Sunday, November 22, 2015

Dial Tone

I'm feeling melancholic again, world. Just generally depressive without any real trigger. Rather I think it's been a trend in my emotions that have been imperceptibly taking on a negative tangent slope. It's been a series of constant insecurity, guilt, anguish, passivity, anxiety, and loneliness. Anxiety about how much financial burden I'm placing on my family in my international expenditure. Guilt in spending a term abroad when it really doesn't apply to my degree and seems quite frivolous, especially because I'm not enjoying it as I should. Anguish and disappointment at my academic trajectory, which seems at this point to be irreparably damaged. Insecurity regarding where the hell my life is taking me now because all I seem to have are impressive words, empty promises, unsubstantial dreams, and a recurring pattern. Loneliness despite the presence of people, none of whom I really feel like I want to reach out to. There is not a single person in this world that I feel as though I can talk to. I feel as though I am just a body in this world that is lacking a fundamental driving force. All the gears and machinations are at work, but to what they are working towards is beyond me. It all seems quite pointless and I don't want to continue.
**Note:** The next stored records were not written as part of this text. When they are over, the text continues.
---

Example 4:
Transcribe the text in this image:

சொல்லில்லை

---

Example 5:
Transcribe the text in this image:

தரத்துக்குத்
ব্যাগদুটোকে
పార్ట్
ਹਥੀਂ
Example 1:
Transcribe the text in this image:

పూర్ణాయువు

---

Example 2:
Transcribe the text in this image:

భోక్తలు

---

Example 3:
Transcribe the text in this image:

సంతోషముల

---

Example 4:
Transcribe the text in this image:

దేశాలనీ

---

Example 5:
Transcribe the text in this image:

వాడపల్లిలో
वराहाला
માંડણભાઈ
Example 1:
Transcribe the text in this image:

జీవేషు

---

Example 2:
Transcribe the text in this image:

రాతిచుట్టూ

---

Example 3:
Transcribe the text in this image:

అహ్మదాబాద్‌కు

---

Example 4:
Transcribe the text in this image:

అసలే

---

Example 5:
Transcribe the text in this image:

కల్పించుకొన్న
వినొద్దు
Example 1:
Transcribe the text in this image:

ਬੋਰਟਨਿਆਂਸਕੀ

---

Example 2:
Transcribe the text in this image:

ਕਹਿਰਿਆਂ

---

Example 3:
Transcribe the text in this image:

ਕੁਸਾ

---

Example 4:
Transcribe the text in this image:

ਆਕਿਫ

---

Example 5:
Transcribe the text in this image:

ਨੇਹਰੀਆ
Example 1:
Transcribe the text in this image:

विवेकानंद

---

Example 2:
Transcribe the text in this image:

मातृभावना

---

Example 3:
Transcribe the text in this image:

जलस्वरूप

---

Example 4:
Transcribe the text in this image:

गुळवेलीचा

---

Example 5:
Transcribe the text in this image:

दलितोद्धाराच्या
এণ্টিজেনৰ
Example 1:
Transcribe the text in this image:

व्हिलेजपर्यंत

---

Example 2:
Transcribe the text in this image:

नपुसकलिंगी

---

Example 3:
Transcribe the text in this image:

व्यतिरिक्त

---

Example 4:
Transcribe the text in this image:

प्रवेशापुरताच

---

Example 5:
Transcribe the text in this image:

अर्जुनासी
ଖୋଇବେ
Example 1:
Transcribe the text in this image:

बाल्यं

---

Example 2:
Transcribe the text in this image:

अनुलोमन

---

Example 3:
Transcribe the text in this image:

Life is nothing but a string of disappointments and I have no motivation to try and struggle and work fruitlessly towards something that inevitably will escape me. Nothing is guaranteed, despite my best efforts. There is nothing I find gratifying anymore and if I honestly have nothing that I am looking forward to down the line, why am I wasting the breath that could serve someone who does? I feel like more and more of me is being chipped away each moment that passes. All that I seem to latch onto ends up crumbling away and I end up in free fall again. No interest, no person, no dream seems enough to keep me level. It's gotten to the point where I cannot express fundamental human functions of empathy and compassion to those closest to me. Even towards a friend who is really struggling with her problems as of now. I can't bring myself to comfort and cajole. It's as though I've forgotten how to. My head is in this perpetual mental state of television static and all that I am inputting from the world is a dial tone.